In appeal before the CESTAT, the appellant submitted that -

+ Question of limitation does not apply as the refund is filed u/s 11B, Clause (B) (ec) of CEA, 1944, inasmuch as refund claim is filed within one year from the date of CESTAT order in B. A. Research India Ltd. - 2009-TIOL-1981-CESTAT-AHM delivered on 4th November 2009;

+ They had never sought the refund of the tax paid claiming the benefit of notification No. 11/2007-ST.

The Bench inter alia observed -

++ On perusal of records we find that in the refund claims, appellant had not mentioned anything about claiming exemption under Notification 11/2007-ST; first appellate authority has erroneously recorded the findings on extending the benefit of notification; findings being extraneous to the issue in hand are struck down.

++ Provisions of Section 11B Clause (B) (ec) cannot be applied in this case as Section 11B has to be read holistically; which would mean that every refund claim filed has to be considered in terms of provisions and this refund claim of appellant being not in dispute before any higher judicial authority, Section 11B Clause (B) (ec) will not get attracted.

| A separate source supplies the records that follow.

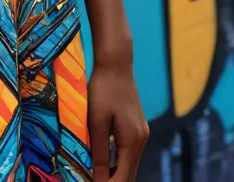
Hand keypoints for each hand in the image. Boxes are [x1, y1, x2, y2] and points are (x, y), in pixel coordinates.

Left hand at [88, 56, 148, 180]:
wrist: (116, 63)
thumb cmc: (103, 89)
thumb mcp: (97, 121)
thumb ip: (99, 152)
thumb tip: (98, 180)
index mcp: (132, 141)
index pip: (122, 177)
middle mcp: (141, 140)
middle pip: (129, 174)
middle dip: (112, 181)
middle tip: (91, 181)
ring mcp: (141, 132)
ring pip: (129, 164)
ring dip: (115, 173)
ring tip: (95, 175)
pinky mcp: (137, 126)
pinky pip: (129, 152)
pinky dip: (118, 161)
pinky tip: (103, 161)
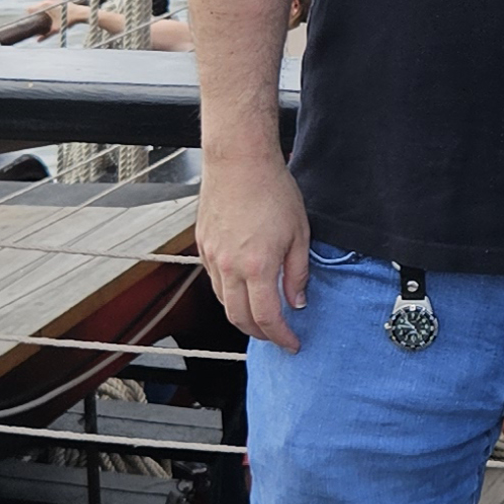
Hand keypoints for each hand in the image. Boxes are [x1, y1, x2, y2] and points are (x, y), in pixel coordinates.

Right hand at [198, 149, 312, 352]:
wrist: (239, 160)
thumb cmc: (272, 190)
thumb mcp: (300, 233)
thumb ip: (298, 273)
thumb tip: (297, 301)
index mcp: (257, 266)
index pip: (266, 318)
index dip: (280, 336)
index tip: (292, 343)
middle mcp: (229, 266)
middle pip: (239, 318)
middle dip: (259, 334)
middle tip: (277, 335)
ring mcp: (212, 256)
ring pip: (223, 301)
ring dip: (242, 315)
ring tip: (262, 315)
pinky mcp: (203, 245)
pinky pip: (214, 280)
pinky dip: (229, 292)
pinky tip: (243, 287)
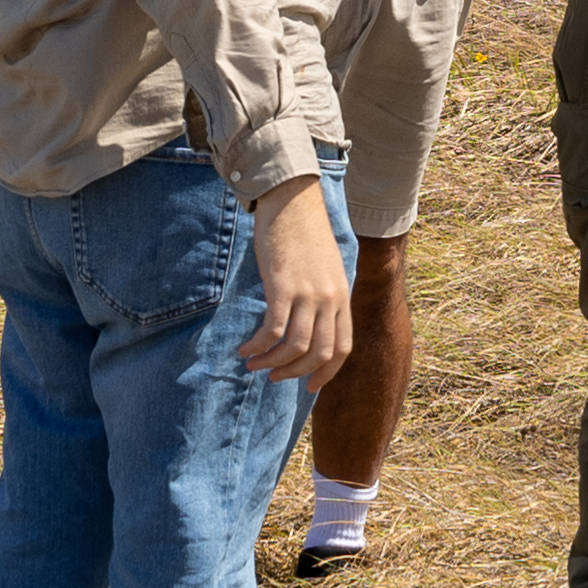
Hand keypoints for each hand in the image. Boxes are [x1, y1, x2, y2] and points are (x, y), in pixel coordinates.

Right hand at [242, 178, 354, 383]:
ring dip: (272, 363)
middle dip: (295, 373)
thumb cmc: (304, 233)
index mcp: (342, 296)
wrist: (292, 200)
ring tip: (254, 365)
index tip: (309, 387)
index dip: (326, 373)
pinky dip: (258, 346)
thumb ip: (323, 297)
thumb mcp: (325, 268)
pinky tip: (245, 349)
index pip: (342, 347)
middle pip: (319, 353)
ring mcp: (308, 293)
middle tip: (274, 377)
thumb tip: (311, 324)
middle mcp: (329, 299)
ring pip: (295, 346)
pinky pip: (272, 330)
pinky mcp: (283, 286)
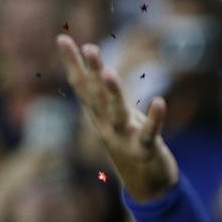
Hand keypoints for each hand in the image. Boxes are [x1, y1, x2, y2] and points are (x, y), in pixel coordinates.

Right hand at [57, 35, 177, 201]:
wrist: (145, 183)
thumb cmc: (129, 142)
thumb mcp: (113, 117)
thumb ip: (104, 96)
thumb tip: (96, 70)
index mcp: (98, 115)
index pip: (82, 85)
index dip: (73, 63)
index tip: (62, 38)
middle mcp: (106, 125)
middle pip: (97, 96)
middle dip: (92, 72)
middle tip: (89, 48)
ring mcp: (124, 138)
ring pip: (116, 114)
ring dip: (113, 94)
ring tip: (108, 73)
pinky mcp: (145, 149)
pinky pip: (149, 133)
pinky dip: (154, 118)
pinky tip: (159, 101)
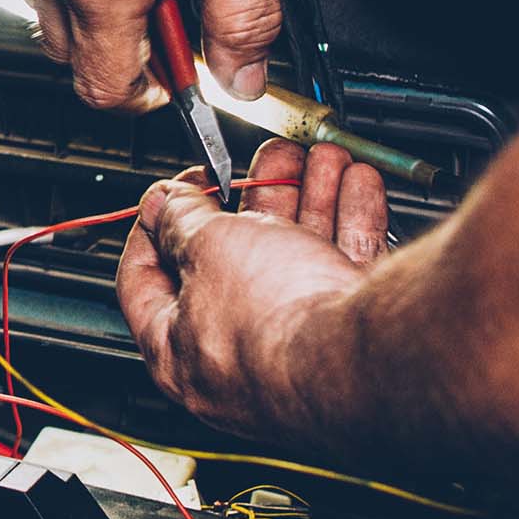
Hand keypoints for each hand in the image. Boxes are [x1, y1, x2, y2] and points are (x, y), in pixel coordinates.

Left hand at [117, 139, 386, 440]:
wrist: (372, 357)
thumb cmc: (274, 320)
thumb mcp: (205, 247)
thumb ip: (180, 220)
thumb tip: (165, 205)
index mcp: (178, 352)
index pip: (146, 282)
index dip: (154, 227)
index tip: (169, 195)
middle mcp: (238, 360)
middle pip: (234, 262)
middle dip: (256, 200)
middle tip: (263, 163)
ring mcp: (300, 352)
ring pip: (297, 258)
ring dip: (310, 197)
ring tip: (320, 159)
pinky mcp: (355, 340)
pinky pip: (345, 269)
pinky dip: (352, 220)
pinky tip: (357, 183)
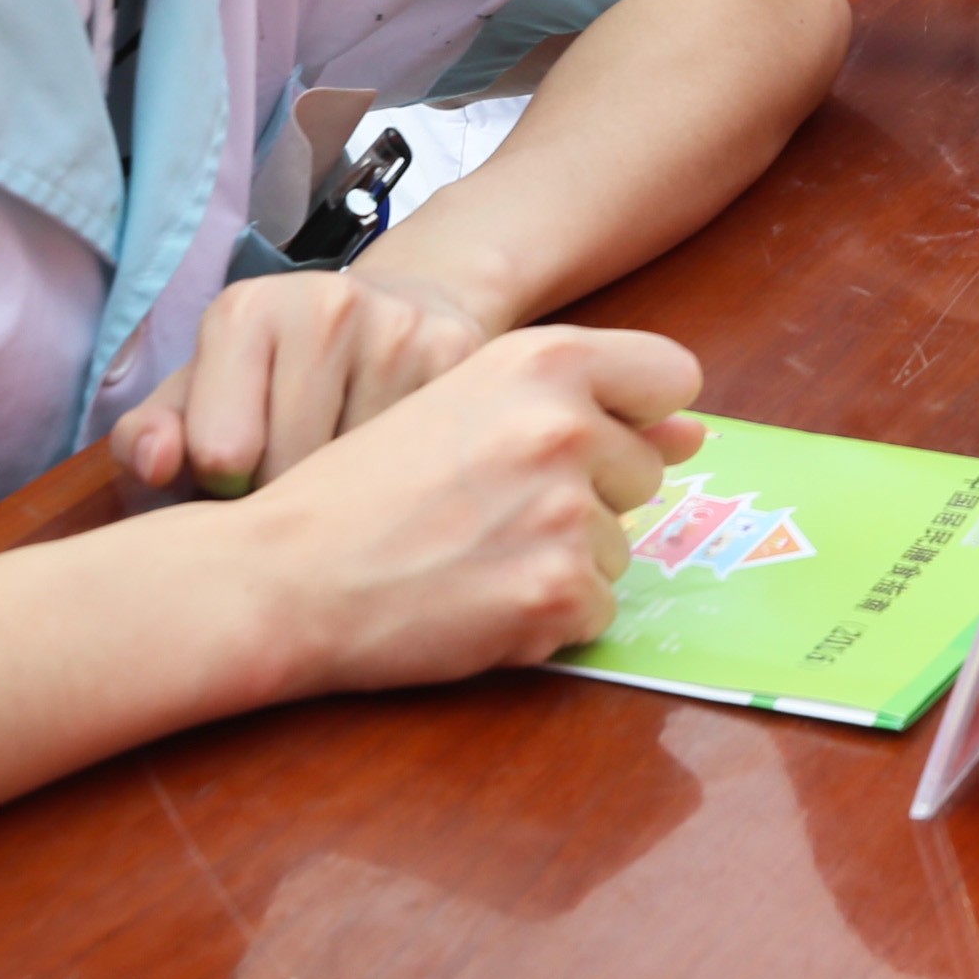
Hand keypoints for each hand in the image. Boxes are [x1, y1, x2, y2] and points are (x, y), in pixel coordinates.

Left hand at [108, 264, 493, 496]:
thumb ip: (151, 436)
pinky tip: (396, 457)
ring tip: (347, 466)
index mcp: (244, 311)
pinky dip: (405, 482)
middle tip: (297, 474)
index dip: (224, 490)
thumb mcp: (202, 396)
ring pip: (362, 475)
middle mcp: (325, 303)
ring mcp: (401, 327)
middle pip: (294, 468)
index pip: (221, 456)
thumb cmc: (278, 374)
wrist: (399, 310)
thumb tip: (154, 463)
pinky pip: (423, 465)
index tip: (239, 474)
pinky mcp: (463, 355)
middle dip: (288, 497)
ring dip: (351, 498)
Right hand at [221, 325, 710, 689]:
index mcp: (542, 359)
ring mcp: (566, 512)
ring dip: (562, 561)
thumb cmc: (362, 487)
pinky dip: (546, 619)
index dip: (640, 414)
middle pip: (643, 473)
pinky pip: (596, 612)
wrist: (281, 575)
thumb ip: (587, 404)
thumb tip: (698, 430)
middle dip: (585, 498)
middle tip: (486, 509)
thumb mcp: (464, 403)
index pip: (671, 376)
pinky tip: (476, 601)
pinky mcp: (557, 593)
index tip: (596, 439)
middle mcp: (566, 425)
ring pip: (618, 548)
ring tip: (471, 556)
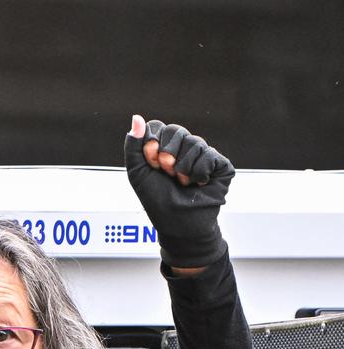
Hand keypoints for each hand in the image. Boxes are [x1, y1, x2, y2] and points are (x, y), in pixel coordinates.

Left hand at [125, 115, 234, 268]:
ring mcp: (204, 155)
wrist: (178, 225)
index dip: (152, 144)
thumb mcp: (137, 173)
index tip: (152, 163)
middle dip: (167, 155)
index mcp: (164, 148)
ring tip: (182, 183)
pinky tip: (198, 184)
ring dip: (183, 167)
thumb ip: (133, 145)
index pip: (158, 127)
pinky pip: (210, 155)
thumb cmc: (157, 201)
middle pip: (176, 130)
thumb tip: (137, 117)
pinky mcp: (220, 166)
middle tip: (167, 173)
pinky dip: (199, 171)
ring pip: (195, 142)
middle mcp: (184, 149)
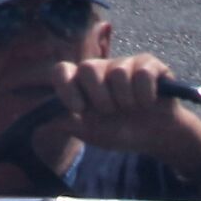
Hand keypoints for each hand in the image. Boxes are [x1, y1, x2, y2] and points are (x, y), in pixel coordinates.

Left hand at [40, 54, 200, 173]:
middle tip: (110, 111)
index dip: (67, 88)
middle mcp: (101, 68)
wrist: (155, 137)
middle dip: (100, 97)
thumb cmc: (120, 131)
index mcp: (82, 83)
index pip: (62, 71)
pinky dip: (145, 96)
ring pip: (117, 73)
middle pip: (87, 67)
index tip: (79, 109)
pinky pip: (143, 74)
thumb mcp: (91, 132)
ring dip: (125, 100)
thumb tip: (44, 119)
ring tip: (132, 109)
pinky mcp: (150, 64)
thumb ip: (68, 124)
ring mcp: (125, 63)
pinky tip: (148, 102)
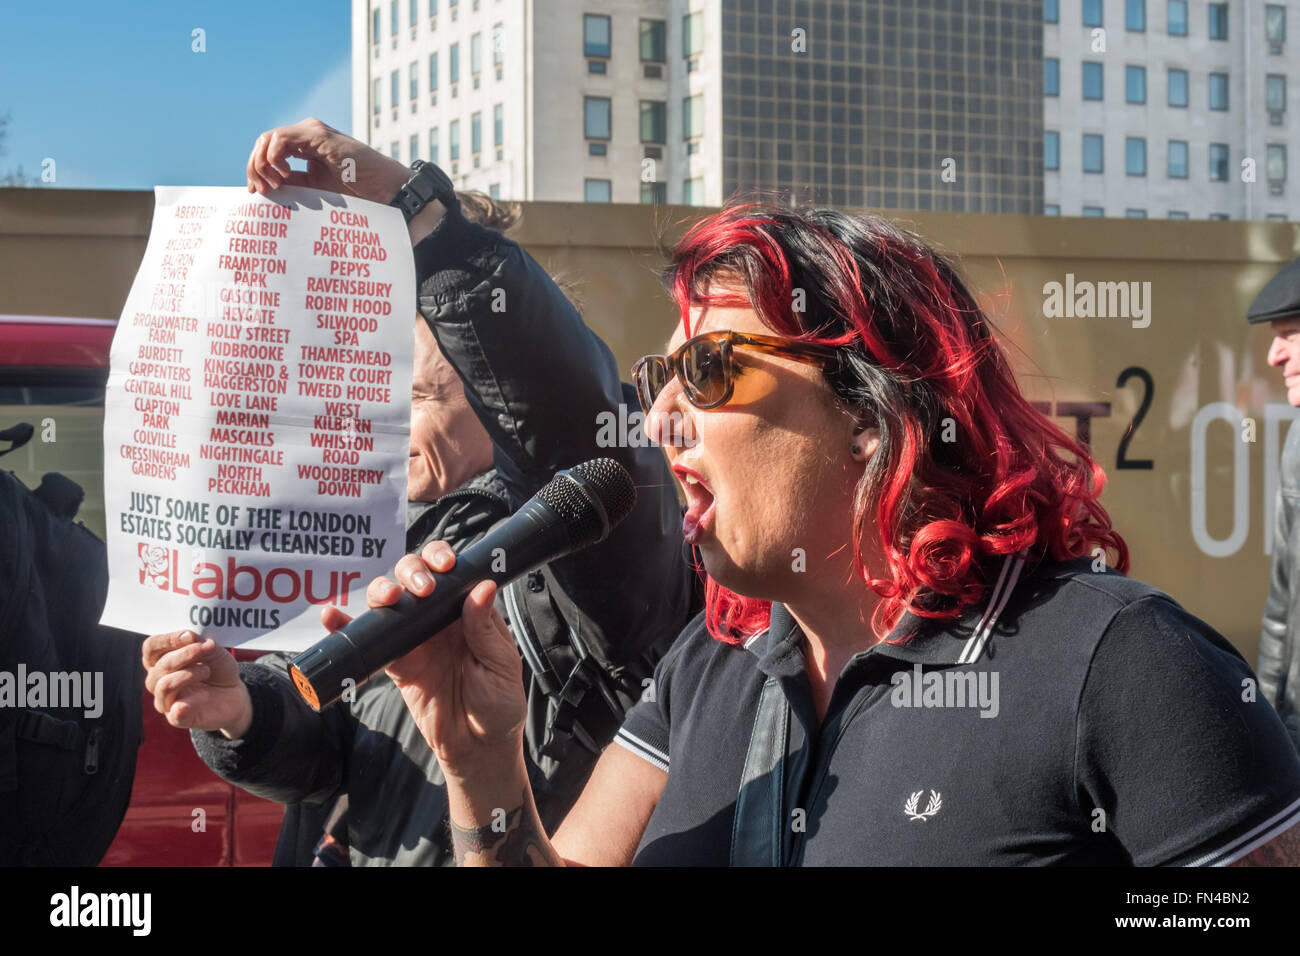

On the question of refund claims being time barred we find that findings of lower authorities are acceptable.

Holding that the appeal is devoid of merits, the same was rejected.

(See 2017-TIOL-599-CESTAT-MUM)


 RECENT DISCUSSION(S) POST YOUR COMMENTS
   
 
Sub: The question is what has been deposited is a tax or amount

The vital issue involved in this case is the limitation of filing of refund claim of service tax paid by the appellant. There are a number of judicial pronouncement even of CESTAT itself which holds that since the service tax was not leviable, the amount deposited cannot be treated as 'tax' and when the amount deposited as' amount' the period of limitation under Section 11B will not apply. Here also the amount deposited has not been held to be not tax, there should be no limitation. Such contradictory judgements lead to litigation.